Winter Park’s millage rate is 4.0923 and is the only local city that has not increased its tax rate “since the 2009 Great Recession,” according to last year’s budget document. The rate equals about $4.09 in taxes for every $1,000 of a property’s taxable value.

City Management and Budget Director Peter Moore told the group that potential new costs in the city’s more than $214 million budget could total as much as $5.6 million, but potential new revenues under the status quo could reach just $3.5 million.

The potential new costs include: $900,000 in general fund operating costs; $700,000 for public safety positions; $250,000 for equipment replacement, which he said could face increasing costs as a result of federal tariffs; $300,000 more in the general fund for building projects; $150,000 for IT software and $140,000 to update the parks master plan.

He said the property tax base for Winter Park is expected to remain strong, though growth could slow or at least level out.

He added that he expects harder-to-come-by federal and state grants and higher electric utility costs down the road.

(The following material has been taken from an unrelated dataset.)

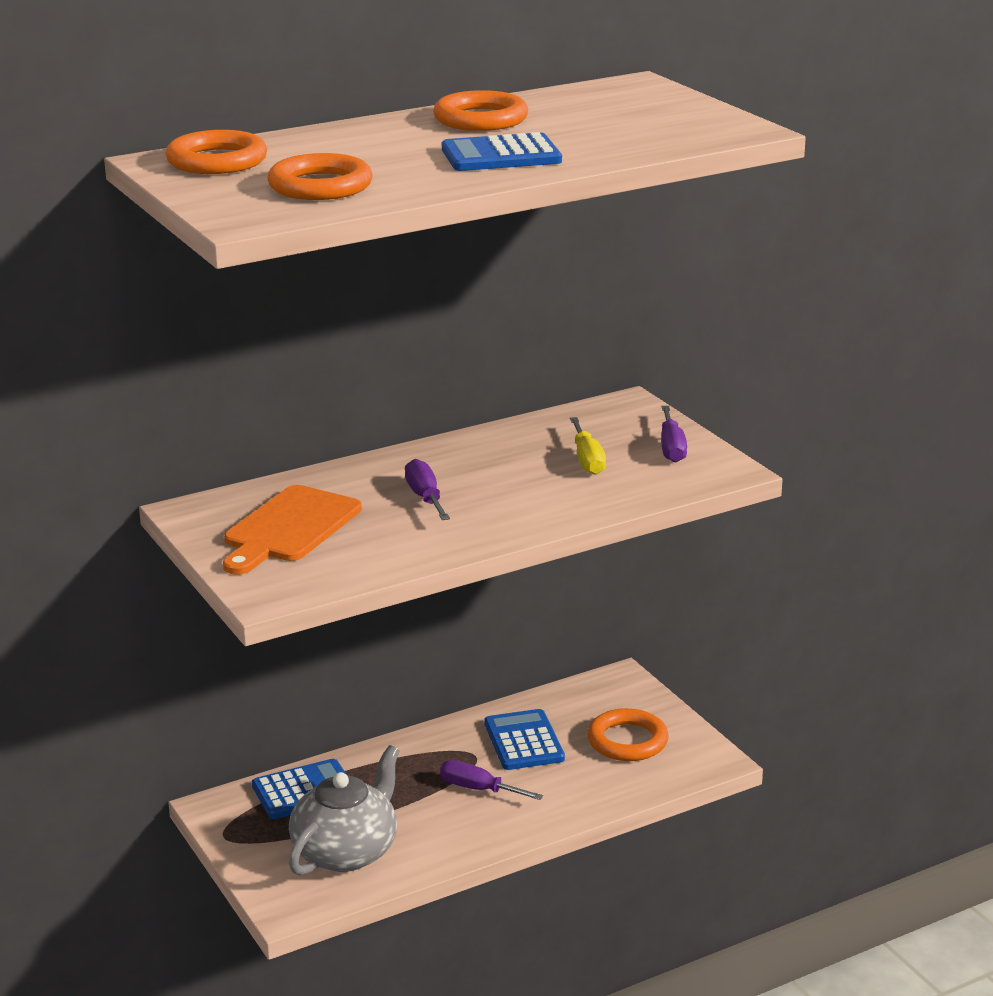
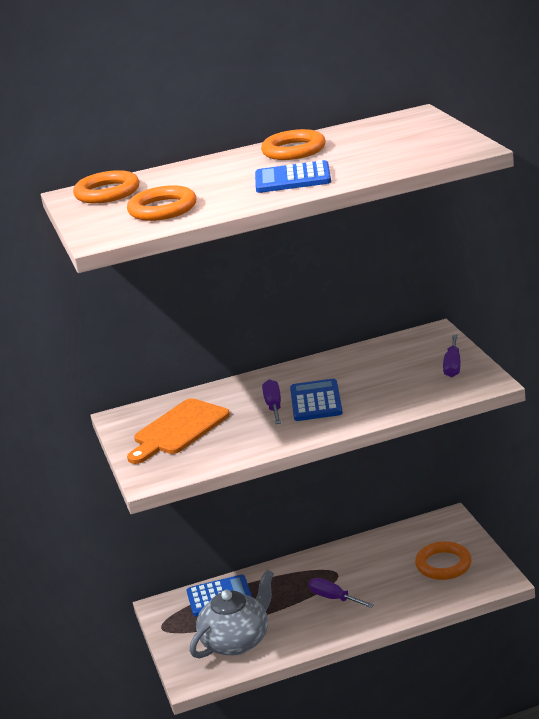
camera: 15 degrees right, 0 degrees up
(524, 741) = (372, 563): blue calculator -> blue calculator (316, 401)
(587, 460) = (391, 376): yellow screwdriver -> none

“We’ve seen cities target specific things,” Moore told the group such as raising taxes specifically for transportation or police as some other local governments have done. “Allocating a quarter point to public safety would help.”

At the City Commission meeting earlier in the week the board voted to pause offering more money for local nonprofit grants until later in the year as they wait to get a better picture of the budget numbers and after DeCiccio raised that federal and state grants will likely dry up.